I’ve come to realise that when it comes to death, there is no healing. Only acceptance.
How can you be expected to heal from the death of another person? It’s been two months since my father died and I do not feel broken. I do not feel in need of healing.
Perhaps, there is no healing required when you know that the void that is left when someone dies, is one that can never be filled or fixed – never be healed. Instead, you learn – for some through time – to accept that death is not the end. Life continues.
Perhaps, the experience of loss is more “traumatic” when there’s been speak of hope, and the many references to those who have survived a terminal diagnoses. Maybe then the healing is part of the process of acceptance after that hope has been taken away, permanently; for when that HOPE is ripped away through sudden death, it shatters you.
The only hope I had was for my dad to accept his pancreatic cancer (which had already spread to his liver and lungs by the time of diagnoses) and that his pain would be short lived.
Because I know that he would rather die a thousand deaths than watch himself diminish and become a mere shadow of the man he was. Weak. Unable to Move. Diapers. 24/7 Care. On morphine. Unable to express his thoughts while being haunted – daily – by the living grief reflected in our eyes as we look upon him with ONLY sadness in our eyes as his imminent death lingers on our hearts and minds.
Acceptance for me. No healing required. The void is not one that can ever be filled or fixed.
Thank you for always keeping it real dad, your silent presence is missed.
My dad was diagnosed, unexpectedly, with stage 4 pancreatic cancer on 16th May 2017. He died 12 days later, there was no battle, only dignified acceptance.
Finding My Voice, A Father’s Love
12 Day Later . . . Pancreatic Cancer
9 thoughts on “No Healing. Only Acceptance.”

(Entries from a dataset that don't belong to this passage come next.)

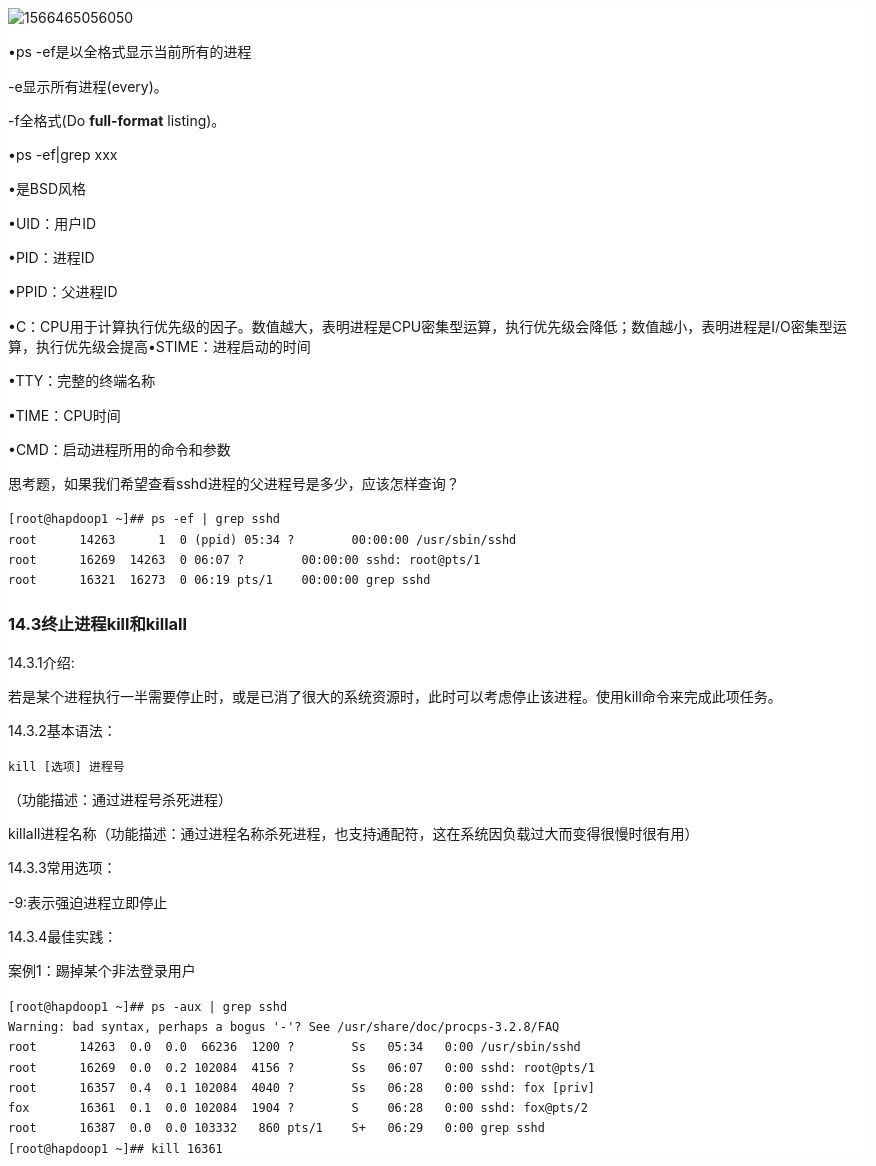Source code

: ![1566465056050](linux/1566465056050.png)

•ps -ef是以全格式显示当前所有的进程

 -e显示所有进程(every)。

 -f全格式(Do **full-format** listing)。

•ps -ef|grep xxx

•是BSD风格

•UID：用户ID

•PID：进程ID

•PPID：父进程ID

•C：CPU用于计算执行优先级的因子。数值越大，表明进程是CPU密集型运算，执行优先级会降低；数值越小，表明进程是I/O密集型运算，执行优先级会提高•STIME：进程启动的时间

•TTY：完整的终端名称

•TIME：CPU时间

•CMD：启动进程所用的命令和参数

思考题，如果我们希望查看sshd进程的父进程号是多少，应该怎样查询？

```shell
[root@hapdoop1 ~]## ps -ef | grep sshd
root      14263      1  0 (ppid) 05:34 ?        00:00:00 /usr/sbin/sshd
root      16269  14263  0 06:07 ?        00:00:00 sshd: root@pts/1 
root      16321  16273  0 06:19 pts/1    00:00:00 grep sshd
```

### 14.3终止进程kill和killall

14.3.1介绍:

若是某个进程执行一半需要停止时，或是已消了很大的系统资源时，此时可以考虑停止该进程。使用kill命令来完成此项任务。

14.3.2基本语法：

```shell
kill [选项] 进程号
```



（功能描述：通过进程号杀死进程）

killall进程名称（功能描述：通过进程名称杀死进程，也支持通配符，这在系统因负载过大而变得很慢时很有用）

14.3.3常用选项：

-9:表示强迫进程立即停止

14.3.4最佳实践：

案例1：踢掉某个非法登录用户

```shell
[root@hapdoop1 ~]## ps -aux | grep sshd
Warning: bad syntax, perhaps a bogus '-'? See /usr/share/doc/procps-3.2.8/FAQ
root      14263  0.0  0.0  66236  1200 ?        Ss   05:34   0:00 /usr/sbin/sshd
root      16269  0.0  0.2 102084  4156 ?        Ss   06:07   0:00 sshd: root@pts/1 
root      16357  0.4  0.1 102084  4040 ?        Ss   06:28   0:00 sshd: fox [priv] 
fox       16361  0.1  0.0 102084  1904 ?        S    06:28   0:00 sshd: fox@pts/2  
root      16387  0.0  0.0 103332   860 pts/1    S+   06:29   0:00 grep sshd
[root@hapdoop1 ~]## kill 16361
```
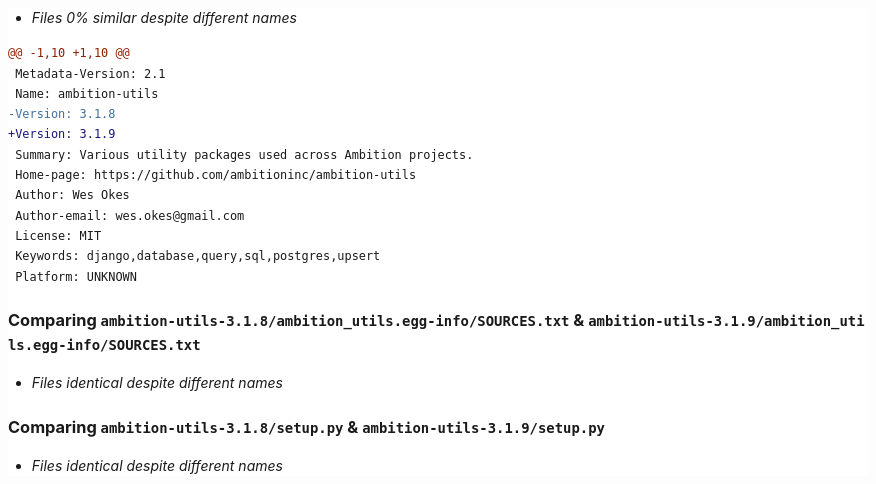  * *Files 0% similar despite different names*

```diff
@@ -1,10 +1,10 @@
 Metadata-Version: 2.1
 Name: ambition-utils
-Version: 3.1.8
+Version: 3.1.9
 Summary: Various utility packages used across Ambition projects.
 Home-page: https://github.com/ambitioninc/ambition-utils
 Author: Wes Okes
 Author-email: wes.okes@gmail.com
 License: MIT
 Keywords: django,database,query,sql,postgres,upsert
 Platform: UNKNOWN
```

### Comparing `ambition-utils-3.1.8/ambition_utils.egg-info/SOURCES.txt` & `ambition-utils-3.1.9/ambition_utils.egg-info/SOURCES.txt`

 * *Files identical despite different names*

### Comparing `ambition-utils-3.1.8/setup.py` & `ambition-utils-3.1.9/setup.py`

 * *Files identical despite different names*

I agree about acceptance. I have watched people close to me, suffer a loss but to date have not accepted it…it’s sad, life must go on. Acceptance is key
I’m glad to hear you have this approach and I’m sure your dad wouldn’t want it any other way
I can’t imagine what it must be like to go through life without acceptance, especially when it comes to death. We are however all so different and everyone experiences life and death in their own unique ways, it is so subjective . . .
Thank you for visiting 🙂
I prefer the Buddhist concept that there is no death, only Transformation…he is still with you 🙂
Yes, he is everywhere I am as he is a part of who I am.
My Dad passed away from pancreatic cancer in November 2012. He fought for 8 months. My heart goes out to you, We will always be Daddy’s girl ❤️
I am so sorry to read that you too have experienced pacreatic cancer and the loss of your dad. Yes, always in our hearts!
I always wrestle with this. I think I used to be really sad that I never had any warning, no chance to say goodbye. But would I have wanted my dad ill, in pain, dependent on others? I don’t think so. It must be so hard to watch. In your case, you were relieved your dad’s suffering was over.
It’s such a mature and realistic way of dealing with the grief. TO kind of put your own feelings about it aside. I am so sorry for your loss. I am so glad you dad didn’t suffer for too long.
I am so sorry, I cannot begin to imagine what you must have gone through (are still going through) with the sudden loss of your father. Our response to death can be quite unpredictable, grieving is such a unique emotional process, there is on right way to ever mourn the loss of another person, especially one that you loved most dearly.